Salve frater! (That's Latin for 'sup bro, a seamless fusion of street and snob) Welcome to the readerharbor, readership. Put down your readersails, allow your readersailors to disembark down the readergangway and drunkenly rampage through the womenfolk, leaving in their wake a trail of bastard children unable to accept the fact they are the offspring of a tenuous over stretched pun. This is the blog of myself, Detective Veritable Galanthus, packed full of rants, metaphors, anecdotes and general misanthropy. Enjoy your stay.

Friday 26 October 2012

Appreciation


  The appreciation of some things change with time and maturity. For example some books, when read at the age of ten, felt completely incomprehensible and hopelessly dull but when re read at the age of sixteen felt like the most profound as well as the most exhilarating literary excursion ever. Of course that infantile experience of incomprehension and the realization that there is still a whole universe of literature to be explored is important in its self (The educational equivalent of tough love. Like Spartans of literacy casting their young children out into the textual mountains of unfamiliar vocabulary and complicated imagery, left to fend off the hungry subtle thematic nuances armed only with the alphabet and a vague grasp of grammar) but in terms of appreciating the text for its true worth, a later reread is most definitely worthwhile.

 However there are things that don't seem to improve no matter how many years or experiences are accumulated. Events, ideas or objects which seem as worthless at the age of sixteen as they were at the age of six. I admit that there is a certain comfort in knowing that no matter how much time passes and no matter how altered I may become, there are some things which stay stubbornly the same. Nonetheless it is quite problematic and rather irritating when the said ever valueless thing seems to be universally accepted as mesmerizing and moving. This thing, for me, is fireworks.

 A passionate colourful blossom composed of several million brightly burning particles, vividly flourescent for an instant then withering to float away in the cold night wind. An instant artwork painted on the night sky to fade in a moment, leaving nothing but a ghostly shadow of smoke behind. Indeed fireworks are pretty, an extravagantly beautiful spectacle for the retinas. However I also thought that James Cameron's "Avatar" was quite an extravagant and beautiful spectacle but if they had somehow projected Avatar onto the night skies several times a year, every year for the last sixteen years of my existence, I would have stopped going after the second showing.
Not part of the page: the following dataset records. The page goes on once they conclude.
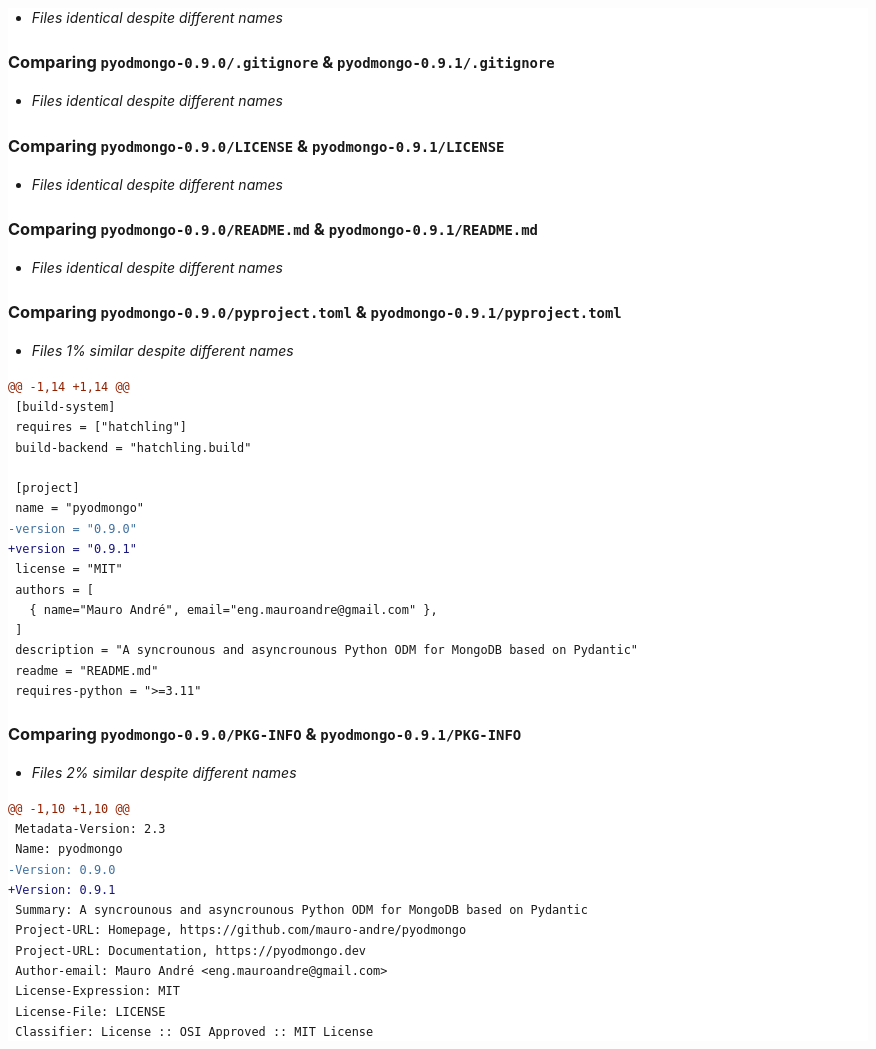  * *Files identical despite different names*

### Comparing `pyodmongo-0.9.0/.gitignore` & `pyodmongo-0.9.1/.gitignore`

 * *Files identical despite different names*

### Comparing `pyodmongo-0.9.0/LICENSE` & `pyodmongo-0.9.1/LICENSE`

 * *Files identical despite different names*

### Comparing `pyodmongo-0.9.0/README.md` & `pyodmongo-0.9.1/README.md`

 * *Files identical despite different names*

### Comparing `pyodmongo-0.9.0/pyproject.toml` & `pyodmongo-0.9.1/pyproject.toml`

 * *Files 1% similar despite different names*

```diff
@@ -1,14 +1,14 @@
 [build-system]
 requires = ["hatchling"]
 build-backend = "hatchling.build"
 
 [project]
 name = "pyodmongo"
-version = "0.9.0"
+version = "0.9.1"
 license = "MIT"
 authors = [
   { name="Mauro André", email="eng.mauroandre@gmail.com" },
 ]
 description = "A syncrounous and asyncrounous Python ODM for MongoDB based on Pydantic"
 readme = "README.md"
 requires-python = ">=3.11"
```

### Comparing `pyodmongo-0.9.0/PKG-INFO` & `pyodmongo-0.9.1/PKG-INFO`

 * *Files 2% similar despite different names*

```diff
@@ -1,10 +1,10 @@
 Metadata-Version: 2.3
 Name: pyodmongo
-Version: 0.9.0
+Version: 0.9.1
 Summary: A syncrounous and asyncrounous Python ODM for MongoDB based on Pydantic
 Project-URL: Homepage, https://github.com/mauro-andre/pyodmongo
 Project-URL: Documentation, https://pyodmongo.dev
 Author-email: Mauro André <eng.mauroandre@gmail.com>
 License-Expression: MIT
 License-File: LICENSE
 Classifier: License :: OSI Approved :: MIT License
```

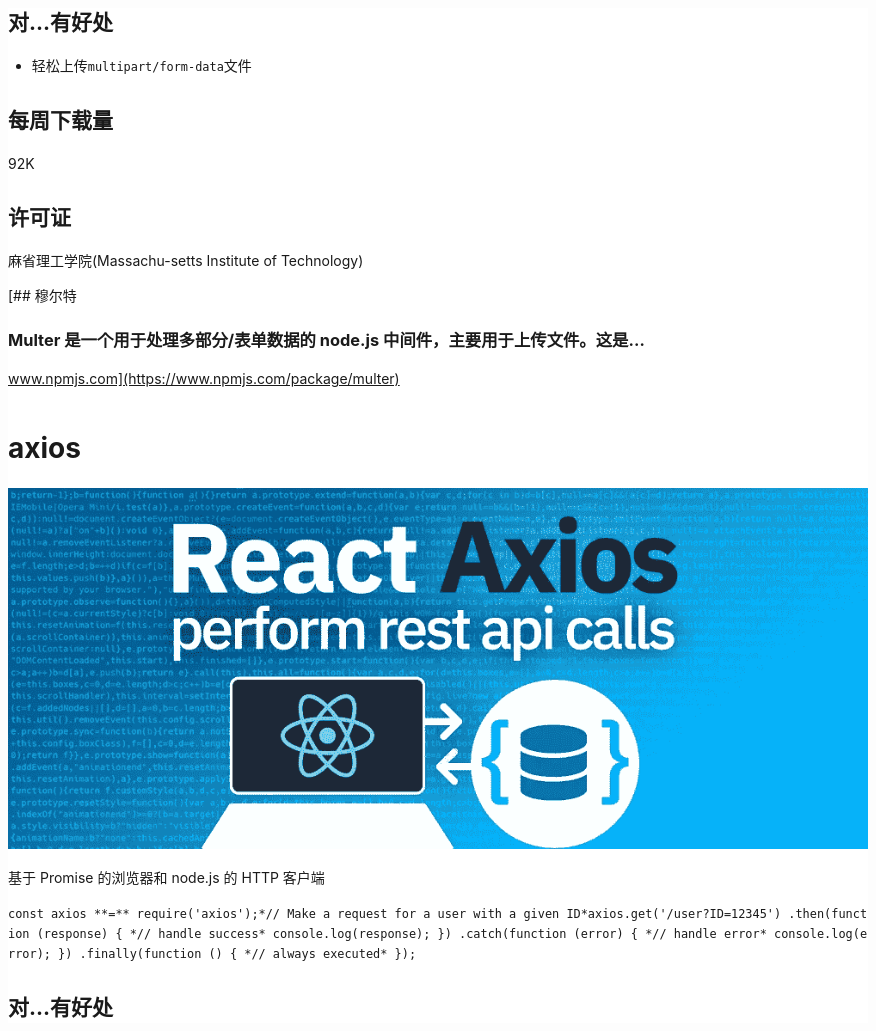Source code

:## 对…有好处

*   轻松上传`multipart/form-data`文件

## 每周下载量

92K

## 许可证

麻省理工学院(Massachu-setts Institute of Technology)

[](https://www.npmjs.com/package/multer) [## 穆尔特

### Multer 是一个用于处理多部分/表单数据的 node.js 中间件，主要用于上传文件。这是…

www.npmjs.com](https://www.npmjs.com/package/multer) 

# axios

![](img/ced58913bf92609759b14945de409452.png)

基于 Promise 的浏览器和 node.js 的 HTTP 客户端

```
const axios **=** require('axios');*// Make a request for a user with a given ID*axios.get('/user?ID=12345') .then(function (response) { *// handle success* console.log(response); }) .catch(function (error) { *// handle error* console.log(error); }) .finally(function () { *// always executed* });
```

## 对…有好处
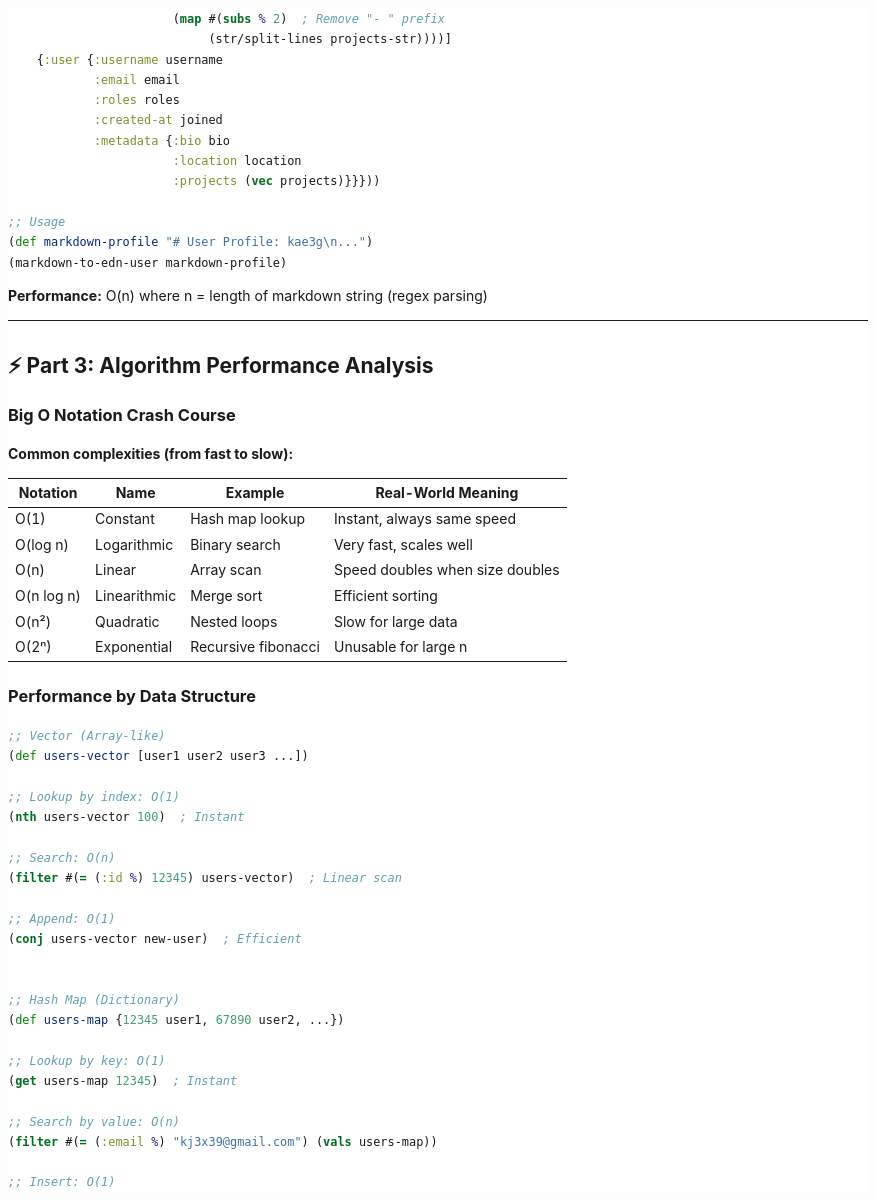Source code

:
 ```clojure
                       (map #(subs % 2)  ; Remove "- " prefix
                            (str/split-lines projects-str))))]
    {:user {:username username
            :email email
            :roles roles
            :created-at joined
            :metadata {:bio bio
                       :location location
                       :projects (vec projects)}}}))

;; Usage
(def markdown-profile "# User Profile: kae3g\n...")
(markdown-to-edn-user markdown-profile)
```

**Performance:** O(n) where n = length of markdown string (regex parsing)

---

## ⚡ Part 3: Algorithm Performance Analysis

### Big O Notation Crash Course

**Common complexities (from fast to slow):**

| Notation | Name | Example | Real-World Meaning |
|----------|------|---------|-------------------|
| O(1) | Constant | Hash map lookup | Instant, always same speed |
| O(log n) | Logarithmic | Binary search | Very fast, scales well |
| O(n) | Linear | Array scan | Speed doubles when size doubles |
| O(n log n) | Linearithmic | Merge sort | Efficient sorting |
| O(n²) | Quadratic | Nested loops | Slow for large data |
| O(2ⁿ) | Exponential | Recursive fibonacci | Unusable for large n |

### Performance by Data Structure

```clojure
;; Vector (Array-like)
(def users-vector [user1 user2 user3 ...])

;; Lookup by index: O(1)
(nth users-vector 100)  ; Instant

;; Search: O(n)
(filter #(= (:id %) 12345) users-vector)  ; Linear scan

;; Append: O(1)
(conj users-vector new-user)  ; Efficient


;; Hash Map (Dictionary)
(def users-map {12345 user1, 67890 user2, ...})

;; Lookup by key: O(1)
(get users-map 12345)  ; Instant

;; Search by value: O(n)
(filter #(= (:email %) "kj3x39@gmail.com") (vals users-map))

;; Insert: O(1)
```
  In the same way, I would be able to show the extent of profound amazement  expressed by everyone else at the sight of fireworks only if I were a caveman who had magically time traveled from the prehistoric days to see the luminous aerial display for the first time in my life.

 However as a caveman I would probably show the same amount of awed wonder at the sight of a car or a television or just a toilet flushing but nobody claims that the movement of water down the porcelain U-bend is a moving and beautiful sight to be celebrated (even though it probably took about the same amount of scientific and engineering genius as the fireworks to get it to the standards it maintains today). Couples don't hold hands and cuddle while sitting in front of a urinal nor do parents excitedly drag their children off to go see the toilet. Perhaps its the infrequency of the fireworks that makes it special, maybe if we only flushed our toilets once or twice a year we would appreciate it more and hold festivals in celebration of the toilet, which would, noxious fumes and all, still be more enjoyable than the overly hyped irritating fireworks celebrations of today.

 However, no matter how much I might argue or object, in the end the only response I seem to get is "but its so pretty and nice, how can you not like it?" Even my more cynical and depressed associates, with whom I often rant concerning the many ignored petty flaws of the world, seem incapable of being bored of fireworks. Hence, in this matter, I am completely isolated. Somehow, every single person I have ever talked to seems to enjoy fireworks and will go to lengths such as travel just to go see the repetitive unchanging dull light show every year. So what is it? What is wrong with me? Why can I not like fireworks? Somebody help me! Teach me how to like fireworks! Please!



How does everyone else in the world maintain their appreciation of fireworks? Is it biological, am I a genetic mutation? Or is it through nurture?

 Are all babies taken from their cribs at the earliest stage of infancy and placed in a Clockwork Orange style cinema where they are shown endless reels of how fireworks is wonderful and other similar ideas necessary for a human being to function effectively within society? If so, can I enter the cinema as a late comer because I appear to have missed not only the screening of "How Fireworks Is Wonderful" but also "How Not To Be Socially Awkward" and "General Morality"

 Or if it isn't by nurture but by fundamental human nature then what can I do? Is there some sort of operation I can have to implant that all important fireworks appreciation cell which all homo sapiens other than myself seem to share. What if, in the future, we made contact with aliens and the only way to distinguish between human beings and aliens was by that single feature of fireworks appreciation? I'll be mistakenly identified as an illegal alien and deported to some far away planet at the ends of the galaxy, exiled and alone. Somebody, please, teach me how to like fireworks!